* _AIM OF THE TASK_: Please swap "Используются" for "Применяются" in the records, starting with the line with "### 4. TCL (Transaction" and going on through the end of the records. Return only those lines, with nothing else changed.

* _DATASET EXCERPTS_:

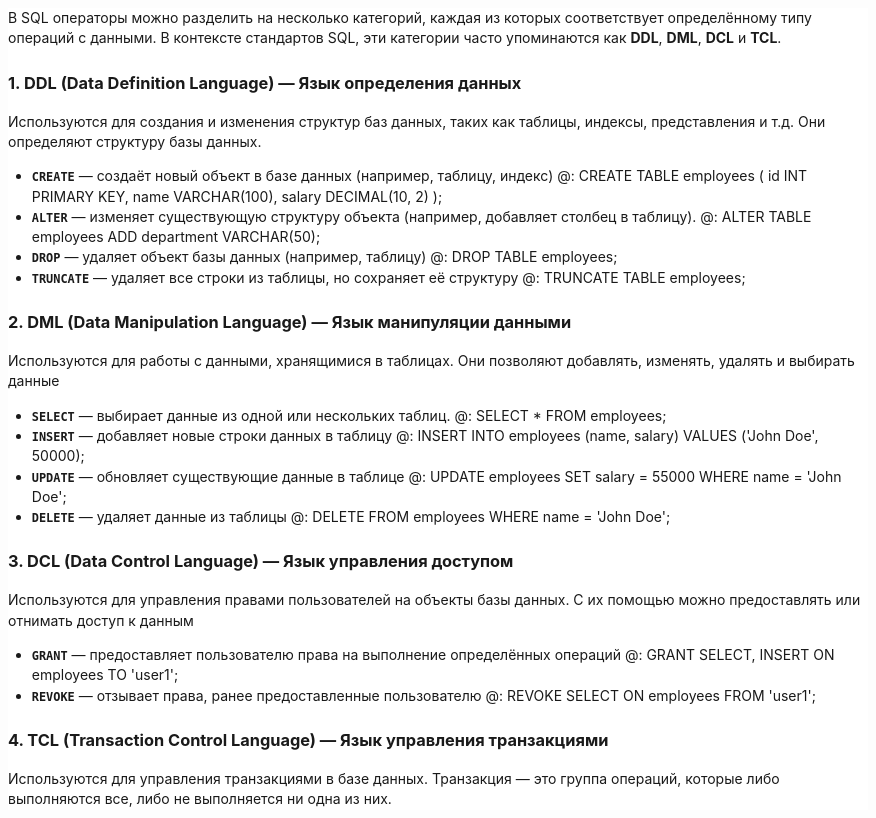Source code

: В SQL операторы можно разделить на несколько категорий, каждая из которых соответствует определённому типу операций с данными. В контексте стандартов SQL, эти категории часто упоминаются как **DDL**, **DML**, **DCL** и **TCL**.

### 1. DDL (Data Definition Language) — Язык определения данных
Используются для создания и изменения структур баз данных, таких как таблицы, индексы, представления и т.д. Они определяют структуру базы данных.

- **`CREATE`** — создаёт новый объект в базе данных (например, таблицу, индекс)
	@: 
	CREATE TABLE employees ( 
		id INT PRIMARY KEY, 
		name VARCHAR(100), 
		salary DECIMAL(10, 2) 
	);
- **`ALTER`** — изменяет существующую структуру объекта (например, добавляет столбец в таблицу).
	@: ALTER TABLE employees ADD department VARCHAR(50);
- **`DROP`** — удаляет объект базы данных (например, таблицу)
	@: DROP TABLE employees;
- **`TRUNCATE`** — удаляет все строки из таблицы, но сохраняет её структуру
	@: TRUNCATE TABLE employees;

### 2. DML (Data Manipulation Language) — Язык манипуляции данными
Используются для работы с данными, хранящимися в таблицах. Они позволяют добавлять, изменять, удалять и выбирать данные

- **`SELECT`** — выбирает данные из одной или нескольких таблиц.
	@: SELECT * FROM employees;
- **`INSERT`** — добавляет новые строки данных в таблицу
	@: INSERT INTO employees (name, salary) VALUES ('John Doe', 50000);
- **`UPDATE`** — обновляет существующие данные в таблице
	@: UPDATE employees SET salary = 55000 WHERE name = 'John Doe';
- **`DELETE`** — удаляет данные из таблицы
	@: DELETE FROM employees WHERE name = 'John Doe';

### 3. DCL (Data Control Language) — Язык управления доступом
Используются для управления правами пользователей на объекты базы данных. С их помощью можно предоставлять или отнимать доступ к данным

- **`GRANT`** — предоставляет пользователю права на выполнение определённых операций
	@: GRANT SELECT, INSERT ON employees TO 'user1';
- **`REVOKE`** — отзывает права, ранее предоставленные пользователю
	@: REVOKE SELECT ON employees FROM 'user1';

### 4. TCL (Transaction Control Language) — Язык управления транзакциями
Используются для управления транзакциями в базе данных. Транзакция — это группа операций, которые либо выполняются все, либо не выполняется ни одна из них.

* _EXERCISE OUTPUT_:
### 4. TCL (Transaction Control Language) — Язык управления транзакциями
Применяются для управления транзакциями в базе данных. Транзакция — это группа операций, которые либо выполняются все, либо не выполняется ни одна из них.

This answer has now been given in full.